[Dataset items]
* * *
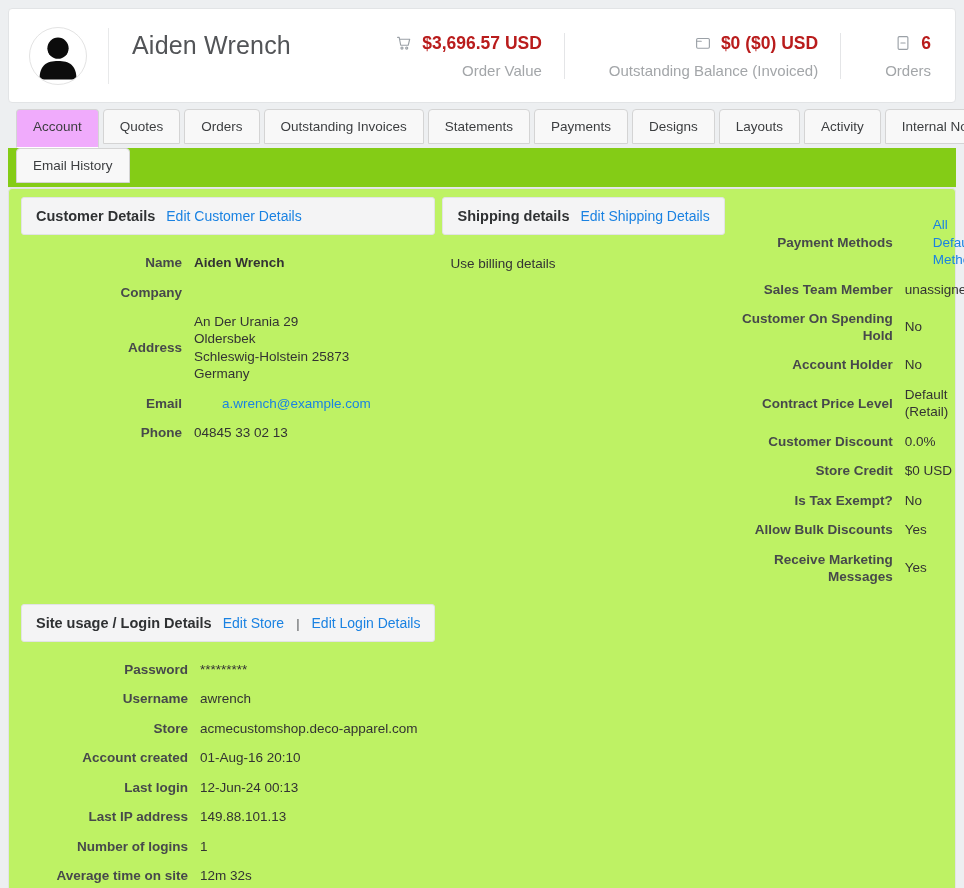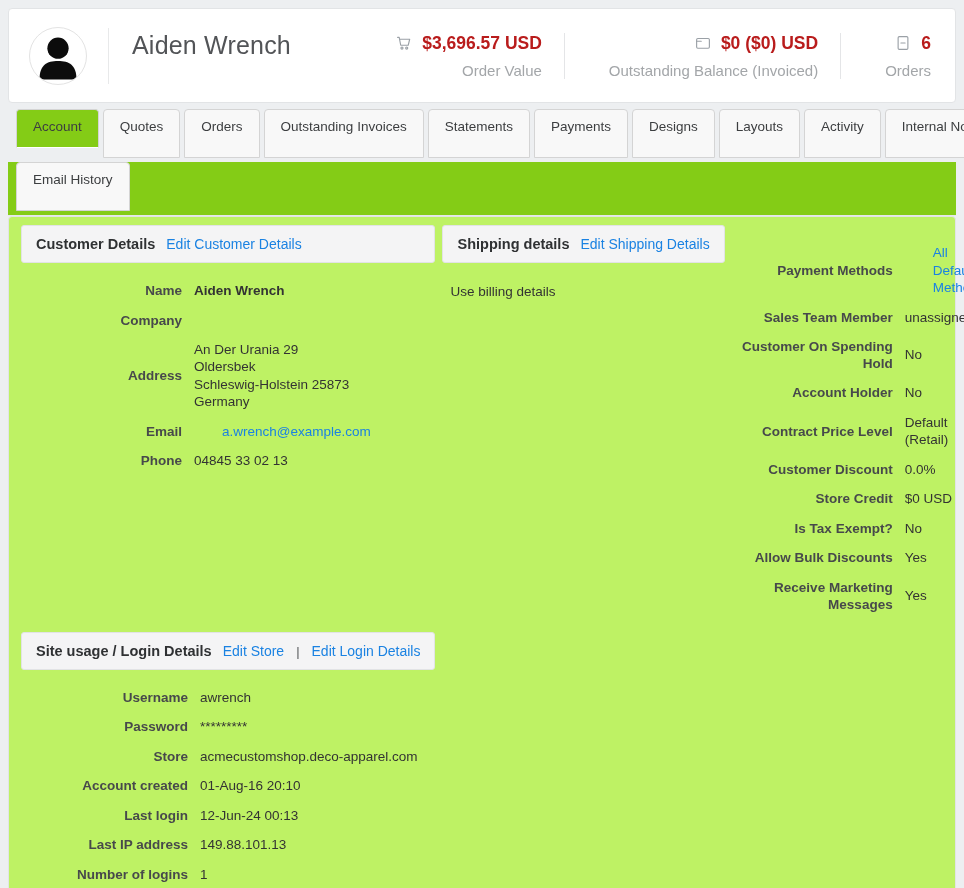--- a/index.html
+++ b/index.html
@@ -62,34 +62,34 @@
   
   .tabs-row { display: flex; padding: 0 0 0 8px; }
   .tabs-row1 { margin-top: 6px; }
   .tabs-row2 {
     margin-top: 4px;
     background: #84cc16;
     border-bottom: 1px solid #e6e8ea;
     padding-bottom: 4px;
   }
   .tab {
-    height: 49px;
+    height: 35px;
     line-height: 33px;
     padding: 0 16px;
     margin-right: 4px;
     background: #f8f8f8;
     border: 1px solid #d4d4d4;
     border-radius: 4px 4px 0 0;
     font-size: 13.5px;
     color: #3c3e40;
     cursor: pointer;
     white-space: nowrap;
   }
   .tab.active {
-    background: #84cc16;
+    background: #f0abfc;
     border-bottom-color: #fff;
     height: 39px;
     margin-bottom: -4px;
     position: relative;
     z-index: 2;
   }
   
   .content-card {
     background: #bef264;
     border: 1px solid #e2e4e6;
@@ -308,28 +308,28 @@
     <div class="panel-header">
       <span class="panel-title">Site usage / Login Details</span>
       <span class="panel-links">
           <a class="edit-link">Edit Store</a>
           <span class="link-sep">|</span>
           <a class="edit-link">Edit Login Details</a>
         </span>
     </div>
     <div class="panel-body">
         <div class="detail-row">
+          <div class="detail-label">Password</div>
+          <div class="detail-value">*********</div>
+        </div>
+        <div class="detail-row">
           <div class="detail-label">Username</div>
           <div class="detail-value">awrench</div>
         </div>
         <div class="detail-row">
-          <div class="detail-label">Password</div>
-          <div class="detail-value">*********</div>
-        </div>
-        <div class="detail-row">
           <div class="detail-label">Store</div>
           <div class="detail-value">acmecustomshop.deco-apparel.com</div>
         </div>
         <div class="detail-row">
           <div class="detail-label">Account created</div>
           <div class="detail-value">01-Aug-16 20:10</div>
         </div>
         <div class="detail-row">
           <div class="detail-label">Last login</div>
           <div class="detail-value">12-Jun-24 00:13</div>

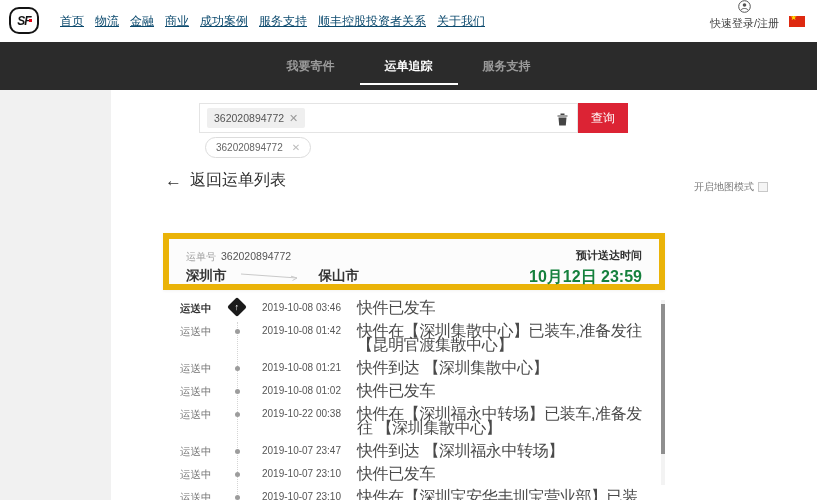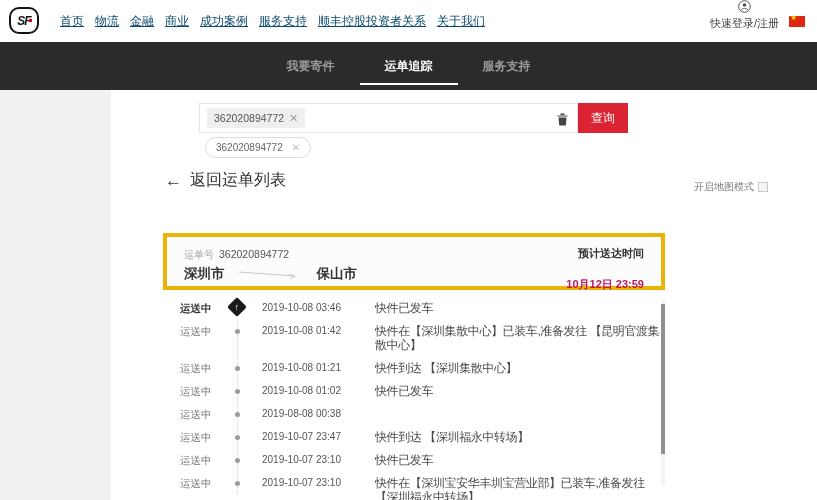--- a/index.html
+++ b/index.html
@@ -47,44 +47,44 @@
   
   .back-row { position:absolute; left:54px; top:80px; display:flex; align-items:center; gap:8px; cursor:pointer; }
   .back-arrow { font-size:17px; color:#333; }
   .back-label { font-size:16px; color:#2f2f2f; }
   .map-mode { position:absolute; right:49px; top:90px; display:flex; align-items:center; gap:4px; }
   .map-label { font-size:10px; color:#7a7a7a; }
   .map-check { width:10px; height:10px; border:1px solid #c8c8c8; background:#f5f5f5; cursor:pointer; }
 
   
   .card { position:absolute; left:52px; top:143px; width:502px; height:57px; background:#fcfcfc;
-    border:4px solid #eab308; box-shadow:0 1px 3px rgba(0,0,0,0.05); }
+    border:6px solid #eab308; box-shadow:0 1px 3px rgba(0,0,0,0.05); }
   .wb-line { position:absolute; left:17px; top:11px; display:flex; align-items:baseline; gap:5px; }
   .wb-label { font-size:10px; color:#a0a0a0; }
   .wb-number { font-size:10.5px; color:#555; }
   .route { position:absolute; left:17px; top:28px; display:flex; align-items:center; }
   .city { font-size:13.5px; font-weight:bold; color:#333; }
   .route-arrow { margin:0 12px; }
   .eta { position:absolute; right:17px; top:9px; text-align:right; }
   .eta-label { font-size:11px; font-weight:bold; color:#333; }
-  .eta-value { font-size:11px; font-weight:bold; color:#be185d; margin-top:16px; }
+  .eta-value { font-size:16px; font-weight:bold; color:#15803d; margin-top:4px; }
 
   
   .timeline { position:absolute; left:0; top:206px; width:602px; height:204px; overflow:hidden; }
   .t-line { position:absolute; left:126px; top:26px; bottom:6px; border-left:1px dotted #d5d5d5; }
   .t-row { position:relative; display:flex; align-items:flex-start; padding:5px 0 4px; min-height:23px; }
   .t-status { margin-left:69px; width:40px; font-size:10.5px; color:#757575; line-height:14px; flex:none; }
   .t-status.current { color:#333; font-weight:bold; }
   .t-marker { margin-left:10px; width:15px; height:14px; flex:none; position:relative; }
   .dot { position:absolute; left:5px; top:5px; width:5px; height:5px; border-radius:50%; background:#9c9c9c; }
   .diamond { position:absolute; left:0; top:-1px; width:14px; height:14px; background:#1a1a1a;
     transform:rotate(45deg); border-radius:2px; display:flex; align-items:center; justify-content:center; }
   .d-arrow { transform:rotate(-45deg); color:#fff; font-size:9px; line-height:9px; }
   .t-time { margin-left:17px; width:93px; font-size:10px; color:#555; line-height:14px; flex:none; }
-  .t-desc { margin-left:20px; width:288px; font-size:12px; letter-spacing:-0.4px; color:#4a4a4a; line-height:14px; }
+  .t-desc { margin-left:2px; width:288px; font-size:16px; letter-spacing:-0.4px; color:#4a4a4a; line-height:14px; }
   .scrollbar-track { position:absolute; left:550px; top:210px; width:4px; height:185px; background:#f3f3f3; }
   .scrollbar-thumb { position:absolute; left:0; top:4px; width:4px; height:150px; background:#8f8f8f; cursor:grab; }
 </style>
 </head>
 <body>
 
 <div class="header">
   <div class="logo">
     <span class="logo-txt">SF</span>
   </div>
@@ -203,21 +203,22 @@
           <span class="dot"></span>
         </div>
         <div class="t-time">2019-10-08 01:02</div>
         <div class="t-desc">快件已发车</div>
       </div>
       <div class="t-row">
         <div class="t-status">运送中</div>
         <div class="t-marker">
           <span class="dot"></span>
         </div>
-        <div class="t-time">2019-08-08 00:38</div>
+        <div class="t-time">2019-10-22 00:38</div>
+        <div class="t-desc">快件在【深圳福永中转场】已装车,准备发往 【深圳集散中心】</div>
       </div>
       <div class="t-row">
         <div class="t-status">运送中</div>
         <div class="t-marker">
           <span class="dot"></span>
         </div>
         <div class="t-time">2019-10-07 23:47</div>
         <div class="t-desc">快件到达 【深圳福永中转场】</div>
       </div>
       <div class="t-row">

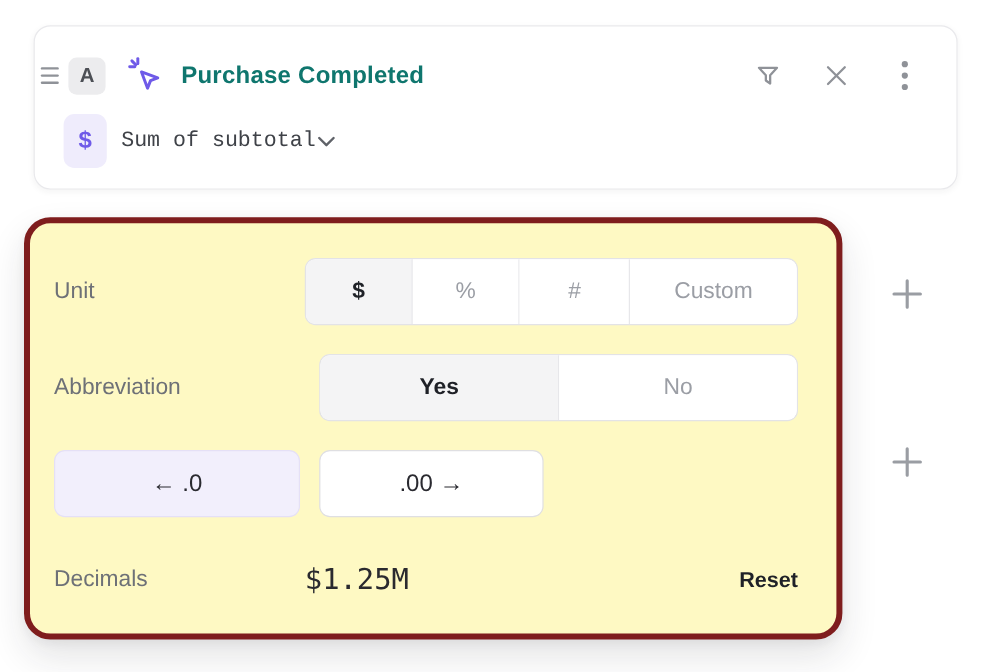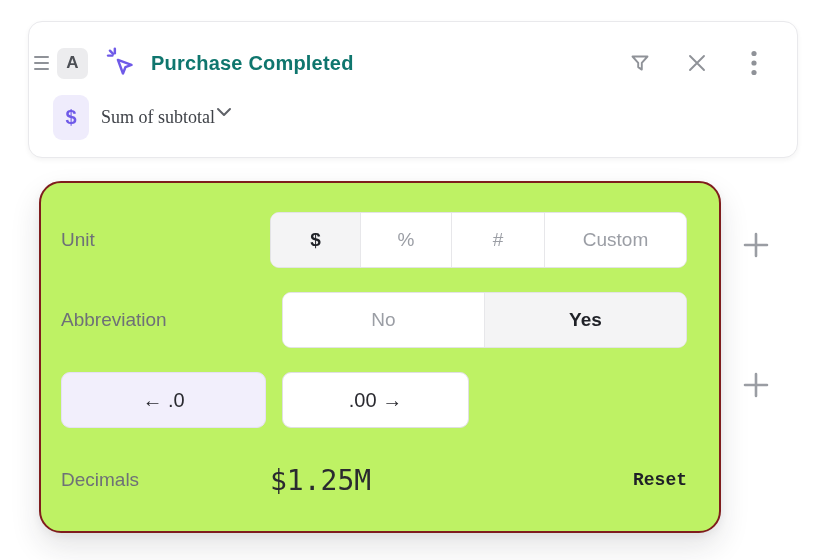--- a/index.html
+++ b/index.html
@@ -33,28 +33,28 @@
   .iconbtn + .iconbtn { margin-left: 27px; }
 
   .row2 { position: absolute; left: 24px; top: 73px; height: 45px; display: flex; align-items: center; }
   .badge-dollar {
     width: 36px; height: 45px; border-radius: 9px; background: #efecfc;
     color: #6f5ae8; font-weight: bold; font-size: 20px;
     display: inline-flex; align-items: center; justify-content: center; margin-right: 12px;
   }
   .metric {
     background: none; border: none; cursor: pointer; display: inline-flex;
-    gap: 1px; font-family: Liberation Serif, serif;
+    align-items: center; gap: 1px; font-family: Liberation Mono, monospace;
   }
   .metric-label { font-size: 18px; color: #3f4248; }
 
   
   .popover {
-    position: absolute; left: 39px; top: 181px; width: 682px; height: 352px;
-    background: #bef264; border: 2px solid #7f1d1d; border-radius: 22px;
+    position: absolute; left: 20px; top: 181px; width: 682px; height: 352px;
+    background: #fef9c3; border: 5px solid #7f1d1d; border-radius: 22px;
     box-shadow: 0 14px 30px rgba(30,30,40,0.12), 0 3px 8px rgba(30,30,40,0.05);
   }
   .prow { position: absolute; left: 20px; right: 32px; height: 56px; display: flex; align-items: center; }
   .prow-unit   { top: 29px; }
   .prow-abbr   { top: 109px; gap: 12px; }
   .prow-dec    { top: 189px; }
   .prow-prev   { top: 269px; }
   .plabel { font-size: 19px; color: #6e7177; width: 209px; flex: none; }
 
   .segmented {
@@ -74,25 +74,25 @@
   .dec-group { display: flex; width: 421px; gap: 16px; }
   .dec-btn {
     height: 56px; border-radius: 9px; font-size: 20px; color: #2a2a30;
     font-family: inherit; cursor: pointer; display: inline-flex;
     align-items: center; justify-content: center;
   }
   .dec-down { width: 205px; background: #f2effc; border: 1px solid #e5e0f6; }
   .dec-up   { width: 187px; background: #ffffff; border: 1px solid #dfdfe2; }
 
   .preview-value {
-    font-family: "DejaVu Sans Mono", monospace; font-size: 28px; color: #2a2a2f;
+    font-family: "DejaVu Sans Mono", monospace; font-size: 24px; color: #2a2a2f;
   }
   .reset {
     margin-left: auto; background: none; border: none; cursor: pointer;
-    font-family: Liberation Mono, monospace; font-size: 18px; font-weight: bold; color: #1f2127;
+    font-family: Liberation Sans, sans-serif; font-size: 18px; font-weight: bold; color: #1f2127;
   }
 
   
   .plus {
     position: absolute; left: 740px; width: 32px; height: 32px;
     background: none; border: none; cursor: pointer;
     display: inline-flex; align-items: center; justify-content: center;
   }
   .plus-top { top: 229px; }
   .plus-bottom { top: 369px; }
@@ -165,22 +165,22 @@
         <button class="seg seg-u1 selected">$</button>
         <button class="seg seg-u2">%</button>
         <button class="seg seg-u3">#</button>
         <button class="seg seg-u4">Custom</button>
       </div>
     </div>
 
     <div class="prow prow-abbr">
       <span class="plabel">Abbreviation</span>
       <div class="segmented">
+        <button class="seg seg-half selected">Yes</button>
         <button class="seg seg-half">No</button>
-        <button class="seg seg-half selected">Yes</button>
       </div>
     </div>
 
     <div class="prow prow-dec">
       <div class="dec-group">
         <button class="dec-btn dec-down">← .0</button>
         <button class="dec-btn dec-up">.00 →</button>
       </div>
     </div>
 

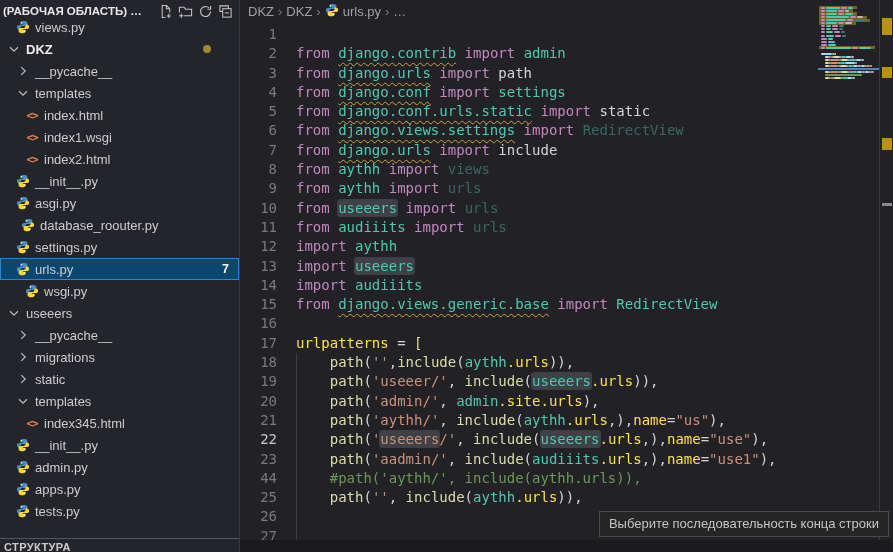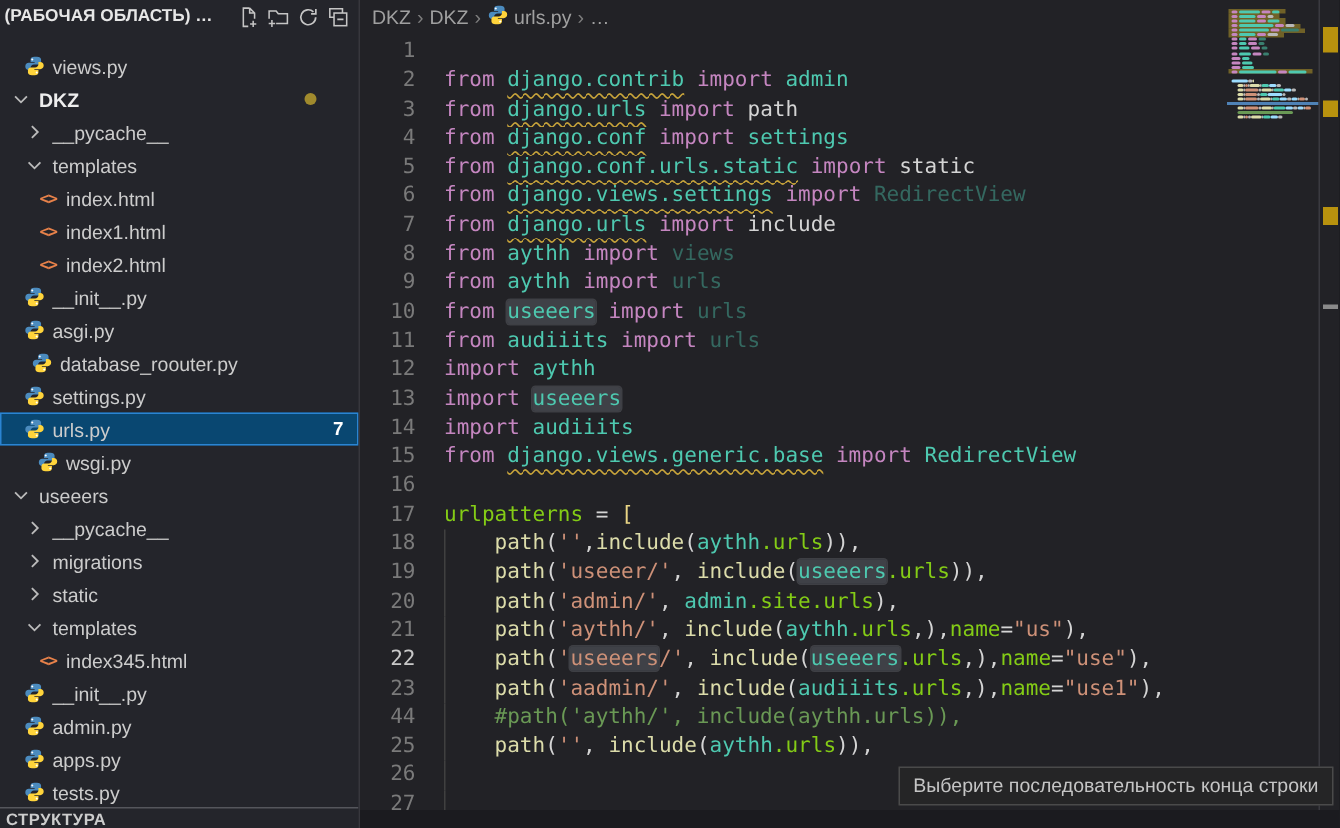--- a/index.html
+++ b/index.html
@@ -10,21 +10,21 @@
   
   #sidebar { position:absolute; left:0; top:0; width:240px; height:552px;
              background:#24252b; border-right:1px solid #37373d; overflow:hidden; }
   #sb-header { height:22px; display:flex; align-items:center; padding:0 4px 0 3px;
                color:#e7e7e7; font-size:11.5px; font-weight:bold; white-space:nowrap; }
   #sb-header .title { overflow:hidden; flex:0 1 auto; }
   #sb-header .spacer { flex:1; }
   .hicon { width:20px; height:20px; display:flex; align-items:center; justify-content:center;
            border-radius:3px; flex:0 0 auto; }
   .hicon svg { width:15px; height:15px; }
-  #tree { position:absolute; top:39px; left:0; right:0; }
+  #tree { position:absolute; top:22px; left:0; right:0; }
   .trow { position:relative; height:22px; display:flex; align-items:center;
           color:#cccccc; font-size:13px; cursor:pointer; white-space:nowrap; }
   .trow .chev { width:16px; height:16px; flex:0 0 16px; display:flex; align-items:center; justify-content:center; }
   .trow .ficon { width:16px; height:16px; flex:0 0 16px; display:flex; align-items:center; justify-content:center;
                  font-family:"DejaVu Sans Mono", monospace; }
   .trow .lbl { margin-left:4px; }
   .trow.bold .lbl { font-weight:bold; color:#eeeeee; }
   .trow.selected { background:#094771; outline:1px solid #2b84d2; outline-offset:-1px; }
   .trow .badge { margin-left:auto; margin-right:10px; color:#ffffff; font-size:12.5px; font-weight:bold; }
   .trow .dot { margin-left:auto; margin-right:28px; width:8px; height:8px; border-radius:50%; background:#a08a2d; }
@@ -41,21 +41,21 @@
   #breadcrumb .bitem { display:flex; align-items:center; gap:4px; cursor:pointer; }
   #code { position:absolute; left:0; top:22px; right:75px; bottom:0; overflow:hidden; padding-top:3px; }
   .code-line { position:relative; height:19.3px; line-height:19.3px; display:flex;
                font-family:"DejaVu Sans Mono", monospace; font-size:14px; white-space:pre; }
   .lnum { width:36px; flex:0 0 36px; text-align:right; color:#7a7a7a; margin-right:19px; }
   .code-line.active .lnum { color:#c8c8c8; }
   .ltext { position:relative; }
   .code-line.g .ltext::before { content:""; position:absolute; left:0; top:0; bottom:0;
                border-left:1px solid #404040; }
   .k{color:#C586C0} .m{color:#4EC9B0} .d{color:#4EC9B0;opacity:.42} .f{color:#DCDCAA}
-  .s{color:#CE9178} .v{color:#84cc16} .p{color:#D4D4D4} .b{color:#E9D585} .c{color:#6A9955}
+  .s{color:#CE9178} .v{color:#fde047} .p{color:#D4D4D4} .b{color:#E9D585} .c{color:#6A9955}
   .sq{ text-decoration:underline; text-decoration-style:wavy; text-decoration-color:#c8a43a;
        text-decoration-thickness:1px; text-underline-offset:3.5px; }
   .hl{ background:rgba(99,104,112,.45); border-radius:2px; box-shadow:0 0 0 1px rgba(130,134,140,.3); }
 
   
   #minimap { position:absolute; top:0; right:14px; width:61px; bottom:0; background:#222226; }
   .mm-bar { position:absolute; height:2px; border-radius:1px; }
   .mm-warn { position:absolute; background:rgba(190,160,40,.5); }
   .mm-cur { position:absolute; left:0; width:61px; height:2px; background:#4f82b6; }
   #ruler { position:absolute; top:0; right:0; width:14px; bottom:0; border-left:1px solid #3a3a40; }
@@ -140,21 +140,21 @@
         <div class="trow" style="padding-left: 24px;">
           <span class="ficon">
             <span class="htmlglyph">&lt;&gt;</span>
           </span>
           <span class="lbl">index.html</span>
         </div>
         <div class="trow" style="padding-left: 24px;">
           <span class="ficon">
             <span class="htmlglyph">&lt;&gt;</span>
           </span>
-          <span class="lbl">index1.html</span>
+          <span class="lbl">index1.wsgi</span>
         </div>
         <div class="trow" style="padding-left: 24px;">
           <span class="ficon">
             <span class="htmlglyph">&lt;&gt;</span>
           </span>
           <span class="lbl">index2.html</span>
         </div>
         <div class="trow" style="padding-left: 15px;">
           <span class="ficon">
             <svg width="14" height="14" viewBox="0 0 16 16">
* * *
**Instructions to follow**
Please return each line of the data above in which the word "selected" occurs.

**Solution for this task**
         <button class="seg seg-u1 selected">$</button>
+        <button class="seg seg-half selected">Yes</button>
-        <button class="seg seg-half selected">Yes</button>
   .trow.selected { background:#094771; outline:1px solid #2b84d2; outline-offset:-1px; }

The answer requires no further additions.